> _WHAT IS BEING ASKED_: Take the data from the line with "locality: Sandy roadside, Hiway" up to and including the line with "name author: Ashe". Write out only those lines again, replacing "catalogue / barcode" with "specimen ID" and leaving everything else as it is.
.....
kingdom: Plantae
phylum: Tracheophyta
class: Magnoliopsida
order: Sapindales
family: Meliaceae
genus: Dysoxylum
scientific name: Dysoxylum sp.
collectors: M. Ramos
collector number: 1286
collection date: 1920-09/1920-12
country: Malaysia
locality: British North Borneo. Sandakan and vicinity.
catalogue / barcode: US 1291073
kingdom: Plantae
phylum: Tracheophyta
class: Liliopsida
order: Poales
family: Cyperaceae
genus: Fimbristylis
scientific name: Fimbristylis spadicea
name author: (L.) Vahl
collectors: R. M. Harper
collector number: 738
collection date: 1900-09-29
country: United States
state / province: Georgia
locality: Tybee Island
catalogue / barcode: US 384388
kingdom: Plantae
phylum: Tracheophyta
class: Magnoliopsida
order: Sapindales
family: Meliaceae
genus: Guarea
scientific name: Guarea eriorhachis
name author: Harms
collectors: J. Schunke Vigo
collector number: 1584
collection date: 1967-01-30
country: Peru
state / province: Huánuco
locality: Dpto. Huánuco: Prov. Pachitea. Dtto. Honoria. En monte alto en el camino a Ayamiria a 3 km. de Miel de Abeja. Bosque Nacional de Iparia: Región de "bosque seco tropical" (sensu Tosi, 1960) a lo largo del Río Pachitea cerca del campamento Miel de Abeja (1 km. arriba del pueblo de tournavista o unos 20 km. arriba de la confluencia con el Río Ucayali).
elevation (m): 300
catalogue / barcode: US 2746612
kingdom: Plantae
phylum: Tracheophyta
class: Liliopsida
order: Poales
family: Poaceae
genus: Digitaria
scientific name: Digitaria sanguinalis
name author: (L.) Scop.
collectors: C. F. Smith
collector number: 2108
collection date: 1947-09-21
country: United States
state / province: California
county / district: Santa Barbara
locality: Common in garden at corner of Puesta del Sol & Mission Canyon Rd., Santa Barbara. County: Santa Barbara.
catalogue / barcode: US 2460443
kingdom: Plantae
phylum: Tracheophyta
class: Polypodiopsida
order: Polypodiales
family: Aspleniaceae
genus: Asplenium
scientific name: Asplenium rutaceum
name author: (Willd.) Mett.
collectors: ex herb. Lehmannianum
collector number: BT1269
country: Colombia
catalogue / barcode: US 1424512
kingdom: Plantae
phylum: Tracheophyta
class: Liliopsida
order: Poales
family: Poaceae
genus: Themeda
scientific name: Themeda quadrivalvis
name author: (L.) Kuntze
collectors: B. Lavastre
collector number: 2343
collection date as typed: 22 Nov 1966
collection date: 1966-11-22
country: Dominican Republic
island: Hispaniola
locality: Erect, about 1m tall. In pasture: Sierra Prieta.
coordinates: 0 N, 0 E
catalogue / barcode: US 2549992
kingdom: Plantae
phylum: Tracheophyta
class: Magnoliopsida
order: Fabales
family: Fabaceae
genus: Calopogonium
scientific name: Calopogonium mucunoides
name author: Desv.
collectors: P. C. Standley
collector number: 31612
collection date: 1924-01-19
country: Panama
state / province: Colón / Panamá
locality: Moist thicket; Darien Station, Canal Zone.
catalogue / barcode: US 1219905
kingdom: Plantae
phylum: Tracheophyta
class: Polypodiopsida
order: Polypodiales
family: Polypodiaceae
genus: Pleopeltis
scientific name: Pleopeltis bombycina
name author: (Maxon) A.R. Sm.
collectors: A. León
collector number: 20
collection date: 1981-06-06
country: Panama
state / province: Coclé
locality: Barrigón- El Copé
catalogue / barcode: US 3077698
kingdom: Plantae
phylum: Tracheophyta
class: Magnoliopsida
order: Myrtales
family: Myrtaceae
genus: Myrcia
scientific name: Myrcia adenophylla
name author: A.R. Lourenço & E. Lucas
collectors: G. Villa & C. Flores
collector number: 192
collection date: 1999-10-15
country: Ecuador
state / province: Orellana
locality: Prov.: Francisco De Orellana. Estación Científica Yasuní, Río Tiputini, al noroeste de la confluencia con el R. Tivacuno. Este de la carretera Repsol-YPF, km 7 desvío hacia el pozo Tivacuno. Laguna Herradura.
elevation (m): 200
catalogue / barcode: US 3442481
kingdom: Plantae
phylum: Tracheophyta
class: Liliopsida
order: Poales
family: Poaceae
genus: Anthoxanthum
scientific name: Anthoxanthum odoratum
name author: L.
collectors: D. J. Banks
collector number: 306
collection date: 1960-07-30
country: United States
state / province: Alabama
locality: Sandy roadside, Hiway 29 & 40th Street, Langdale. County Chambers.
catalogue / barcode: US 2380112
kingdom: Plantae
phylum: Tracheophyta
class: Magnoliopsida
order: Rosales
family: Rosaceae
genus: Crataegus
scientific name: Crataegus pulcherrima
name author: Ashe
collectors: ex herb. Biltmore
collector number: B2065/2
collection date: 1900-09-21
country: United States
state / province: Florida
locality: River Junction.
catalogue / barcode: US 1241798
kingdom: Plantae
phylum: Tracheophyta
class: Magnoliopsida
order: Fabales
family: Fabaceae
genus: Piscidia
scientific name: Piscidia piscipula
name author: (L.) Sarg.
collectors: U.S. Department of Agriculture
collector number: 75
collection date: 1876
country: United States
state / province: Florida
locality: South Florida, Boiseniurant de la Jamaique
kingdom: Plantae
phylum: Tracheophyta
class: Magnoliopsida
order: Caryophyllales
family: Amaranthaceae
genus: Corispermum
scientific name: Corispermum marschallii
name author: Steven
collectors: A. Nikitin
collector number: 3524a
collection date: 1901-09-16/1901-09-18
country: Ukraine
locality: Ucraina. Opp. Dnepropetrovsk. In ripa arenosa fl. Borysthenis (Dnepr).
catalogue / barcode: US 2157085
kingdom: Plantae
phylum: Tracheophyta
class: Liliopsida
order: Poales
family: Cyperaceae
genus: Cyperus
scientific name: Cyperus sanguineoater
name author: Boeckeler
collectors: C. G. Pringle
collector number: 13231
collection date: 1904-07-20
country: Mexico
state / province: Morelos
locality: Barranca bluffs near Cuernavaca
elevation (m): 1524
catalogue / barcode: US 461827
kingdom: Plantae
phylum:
.....
> _OUTPUT_:
locality: Sandy roadside, Hiway 29 & 40th Street, Langdale. County Chambers.
specimen ID: US 2380112
kingdom: Plantae
phylum: Tracheophyta
class: Magnoliopsida
order: Rosales
family: Rosaceae
genus: Crataegus
scientific name: Crataegus pulcherrima
name author: Ashe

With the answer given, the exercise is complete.